U.S. kills 26 militants in Baghdad
BAGHDAD (Reuters) - U.S. troops killed about 26 suspected militants in Baghdad's Sadr City on Saturday in one of the fiercest clashes in the Shi'ite stronghold since the 2003 U.S.-led invasion of Iraq.
Residents of the east Baghdad slum district, a bastion of fiery Shi'ite cleric Moqtada al-Sadr and his Mehdi Army militia, said the fighting lasted six hours and involved helicopter-fired missile strikes.
The U.S. military said American forces staged two separate raids into Sadr City targeting militants suspected of close ties to "Iranian terror networks" and who were responsible for bringing Iranian weapons into Iraq.
"Coalition Forces killed an estimated 26 terrorists and detained 17 suspected secret cell terrorists during the two operations," a U.S. military statement said. There were no civilian casualties, the U.S. military said separately.
A witness at a Sadr City hospital said nine civilians were wounded. Other residents said several cars were burned and they insisted all the people killed in the clashes were civilians.
A Sadr aid disputed the claim of heavy casualties. Ammar al-Saadi told Reuters that fewer than 10 people had been killed, with three wounded and six detained in the raids.
People were still cleaning up hours later alongside homes whose walls were pock-marked by bullets fired in the fighting.
Sadr City resident Ali Jasim was asleep on the roof of his home when the fighting broke out.
"They came in and started firing randomly in the streets and I got back into my bed because I was afraid I would be shot if I tried to watch," he said.
Elsewhere, a suicide bomber dressed as a policeman killed at least six people on Saturday when he blew himself up outside a police recruitment centre north east of Baghdad, an Iraqi army source said. The source said 30 people were wounded when the bomber detonated his explosives beside a queue of people waiting to enter the recruitment office.
A separate witness said the death toll was much higher from the attack in al-Muqdadiya, 90 km (50 miles) north east of Baghdad.
MEHDI ARMY
The U.S. military has launched a major offensive around the capital to crack down on Shi'ite militias and drive out Sunni Islamist al Qaeda fighters.
The operations are backed by 28,000 extra American troops ordered to Iraq by U.S. President George W. Bush.
The pre-dawn raids, which the U.S. military said were met with a hail of gunfire and rocket propelled grenades, risk escalating tensions with the Mehdi Army -- Sadr's powerful militia that has kept a relatively low profile since the latest clampdown got under way.

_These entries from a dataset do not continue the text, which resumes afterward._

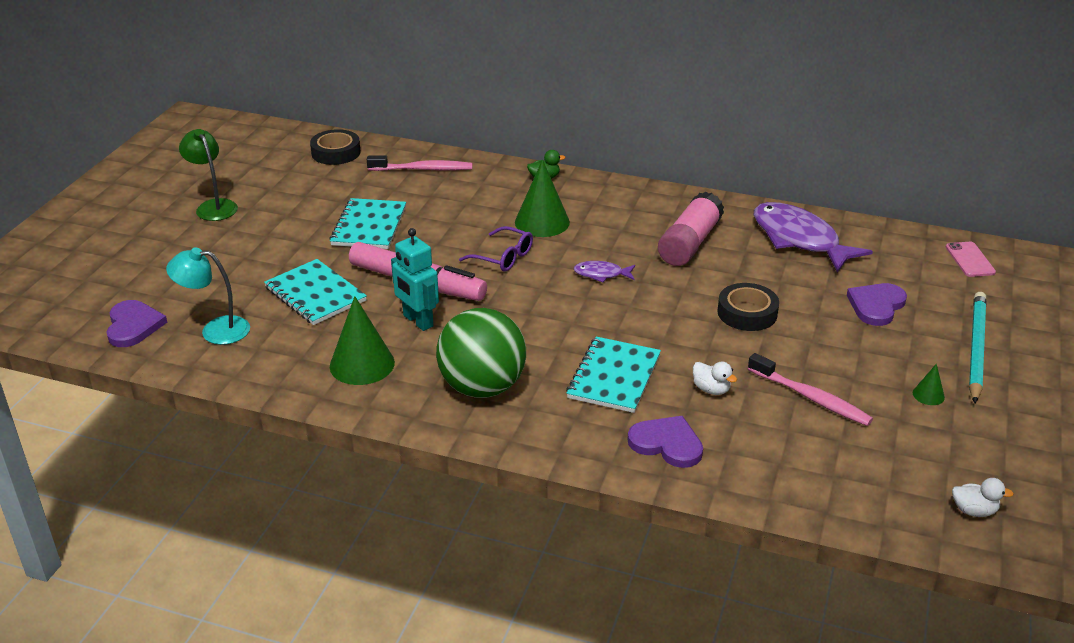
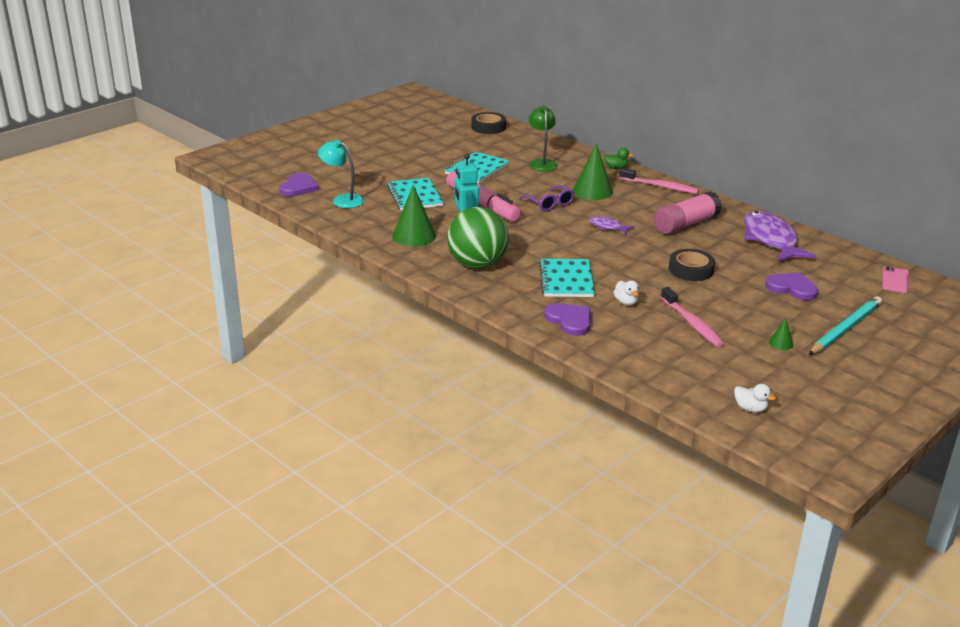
camera: 25 degrees right, 5 degrees down
green lamp [179,129,238,221] -> green lamp moved to [529,106,558,172]
pink toothbrush [367,155,472,171] -> pink toothbrush moved to [619,168,699,194]
turquoise notebook [566,336,661,413] -> turquoise notebook turned 45 degrees counterclockwise [539,259,595,297]
purple heart [847,283,907,326] -> purple heart turned 60 degrees clockwise [765,272,818,300]

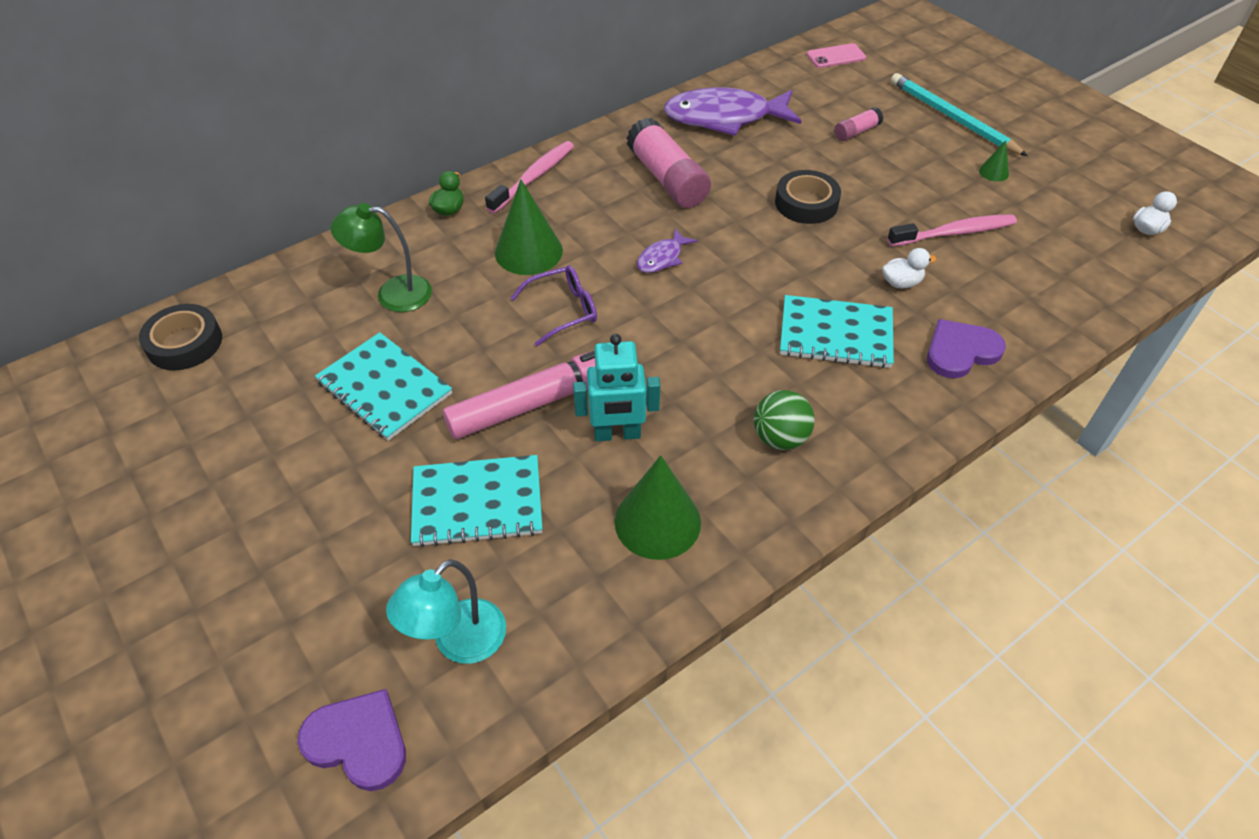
camera: 80 degrees left, 20 degrees up
green ball [447,207,509,269] -> green ball [754,390,815,450], size x0.55
purple heart [765,272,818,300] -> pink glue stick [834,107,883,141]
pink phone [882,266,909,293] -> pink phone turned 45 degrees counterclockwise [807,43,866,68]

In a possible anticipation of Mehdi Army anger, Shi'ite Prime Minister Nuri al-Maliki forbade U.S. forces from acting unilaterally or without government permission.

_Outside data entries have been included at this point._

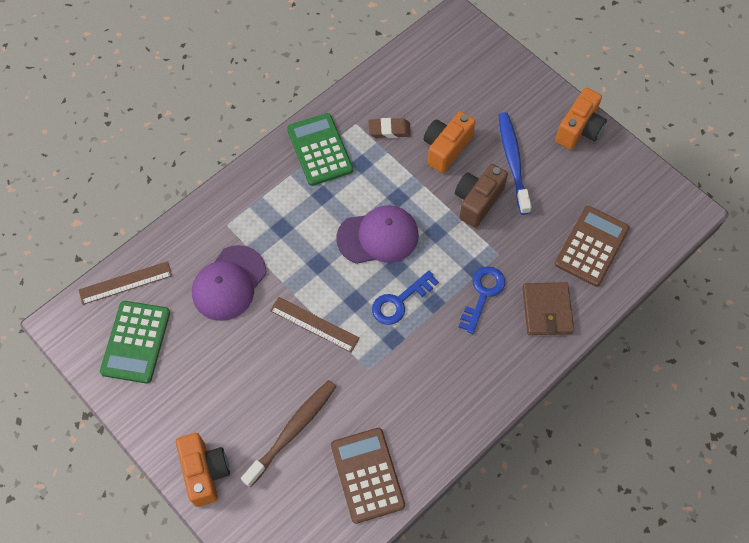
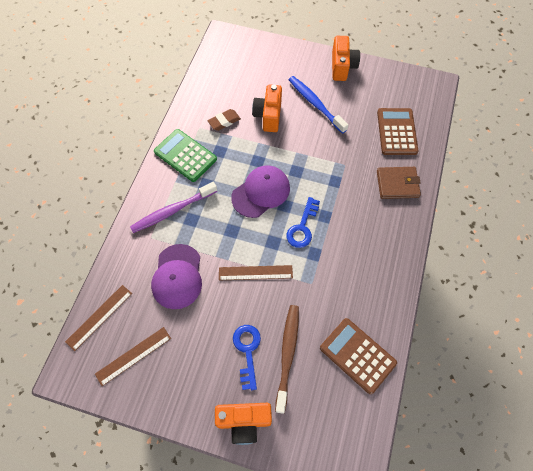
camera: 30 degrees left, 0 degrees up
green calculator [100,301,170,383] -> brown ruler [95,327,171,386]
orange camera [176,433,230,507] -> orange camera turned 135 degrees clockwise [215,403,272,445]
brown camera [455,164,508,228] -> none
blue key [459,266,505,334] -> blue key moved to [233,325,261,390]
brown wallet [522,282,574,335] -> brown wallet turned 60 degrees counterclockwise [377,167,421,199]
none -> purple toothbrush [130,182,217,233]

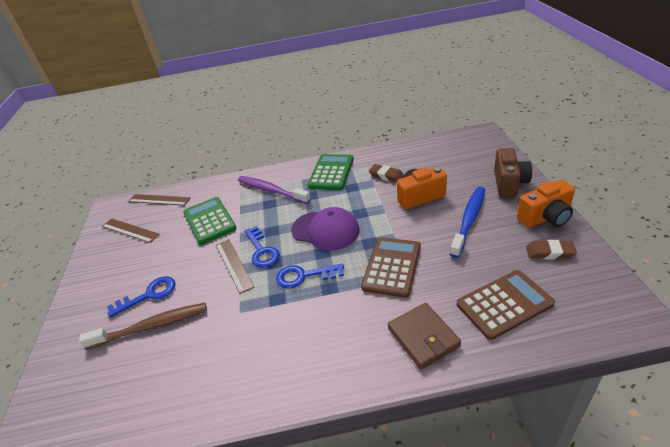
camera: 70 degrees right, 25 degrees down
purple cap [151,244,202,309] -> green calculator [183,197,237,245]
orange camera [215,403,272,445] -> none
brown calculator [320,318,397,394] -> brown calculator moved to [361,237,421,298]
none -> blue key [245,226,280,268]
none -> brown camera [494,148,532,197]
none -> brown eraser [526,240,577,259]

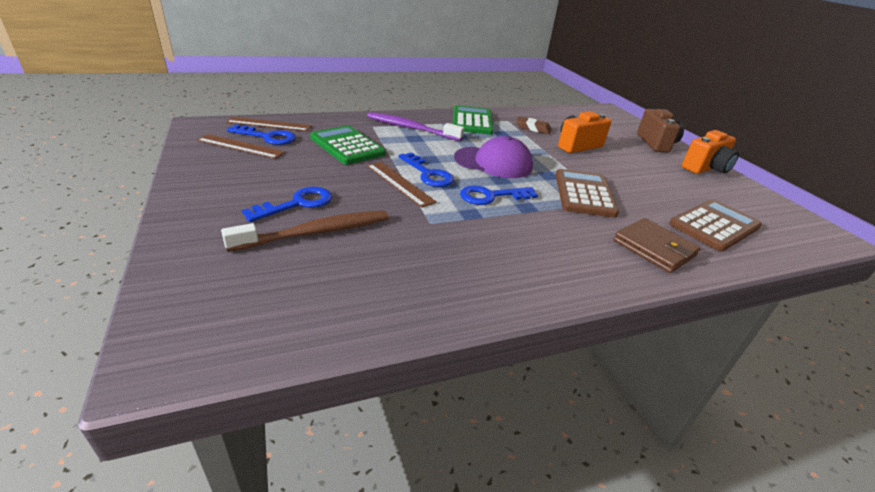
camera: 20 degrees left, 5 degrees down
blue toothbrush [450,187,485,258] -> none
brown eraser [526,240,577,259] -> none
none -> blue key [227,124,296,145]

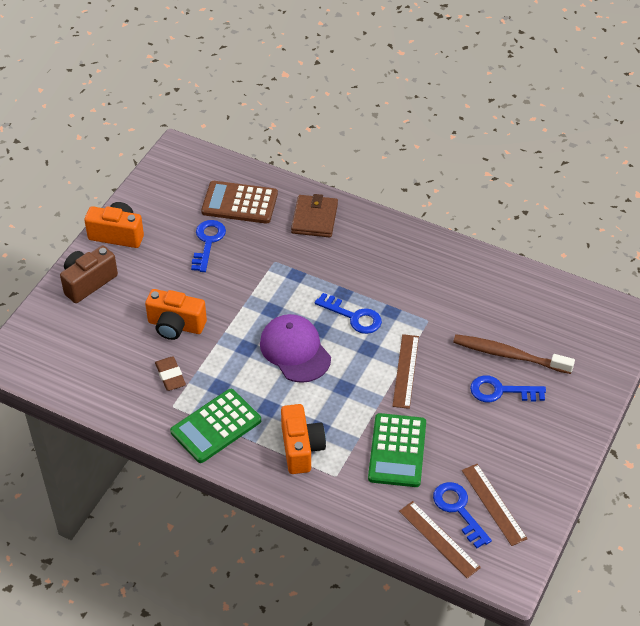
camera: 130 degrees left, 15 degrees up
purple toothbrush [367,112,464,141] -> orange camera [281,404,326,474]
blue key [399,152,454,187] -> blue key moved to [191,220,226,272]
brown calculator [556,169,619,218] -> none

U.S. military officials were not immediately available to comment on whether the Sadr City raids had Iraqi approval.
Washington blames rogue Mehdi Army elements of using technologically advanced roadside bombs, which are made from components smuggled in from Iran, to target U.S. troops.
One of these powerful devices was probably used in an ambush that killed five U.S. soldiers in Baghdad on Thursday. U.S. forces also say that mortars fired almost daily at the heavily fortified Green Zone, which houses the U.S. and other foreign embassies as well as the Iraqi government, are made in Iran.
"There's no doubt that they are coming out of Iran," Major General Joseph Fil, who commands U.S. troops in the capital, told reporters in Washington on Friday.
In a separate development, the U.S. military said it had charged two of its soldiers for the murder of three Iraqis in different incidents around the religiously mixed city of Iskandariya, south of Baghdad, between April and June 2007.
Staff Sergeant Michael Hensley was charged with three counts of premeditated murder and Specialist Jorge Sandoval one count.
Both men were from the 1st Battalion, 501 Infantry Regiment, based at Fort Richardson in Alaska. They were investigated after fellow soldiers reported the alleged wrongdoing, the military said, and are now being held in Kuwait pending trial.